A interseccionalidade é um conceito das Ciências Sociais que fala sobre quando opressões e discriminações se encontram e potencializam o sofrimento para grupos minoritários. No mês de junho, por exemplo, algumas datas dão destaque a duas comunidades: no dia 20, o foco é dado a pessoas refugiadas; enquanto o dia 28 celebra o Orgulho LGBTQIAP+. Mas como é a realidade de quem sofre esses dois tipos de discriminação?
Segundo dados da Associação Internacional de Lésbicas, Gays, Bissexuais, Trans e Intersexuais (ILGA, na sigla em inglês), cerca de 70 países criminalizam relações entre pessoas do mesmo gênero.
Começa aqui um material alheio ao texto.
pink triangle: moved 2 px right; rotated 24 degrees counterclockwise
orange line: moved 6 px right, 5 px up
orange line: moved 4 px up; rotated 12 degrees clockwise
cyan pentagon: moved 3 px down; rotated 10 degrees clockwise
Devido a perseguições e violências sofridas, migrantes e refugiados LGBTQIAP+ saem de seus países buscando reconstruir suas trajetórias. Fora de seus espaços, ainda encontram cenários complexos, muitas vezes tendo que encarar uma nova língua e cultura a fim de garantir um mínimo de segurança e dignidade.
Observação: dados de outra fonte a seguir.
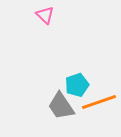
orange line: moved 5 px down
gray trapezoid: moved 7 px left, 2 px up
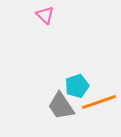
cyan pentagon: moved 1 px down
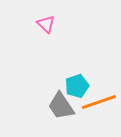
pink triangle: moved 1 px right, 9 px down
O refúgio é uma proteção legal oferecida por um país para cidadãos de outras nações que estejam sofrendo perseguição por motivos de raça, religião, nacionalidade, grupo social ou opiniões políticas; ou, ainda, que estejam sujeitos, em seu país, a grave e generalizada violação de direitos humanos. Diante disso, a organização não governamental (ONG) LGBT+Movimento, formada em 2017 por mulheres representantes de grupos LGBTQIAP+, tem o objetivo de colaborar na criação de redes de afeto, proteção e integração voltadas para pessoas que sofrem discriminação em virtude de sua orientação sexual ou identidade de gênero, incluindo aquelas que são migrantes e refugiadas no Rio de Janeiro.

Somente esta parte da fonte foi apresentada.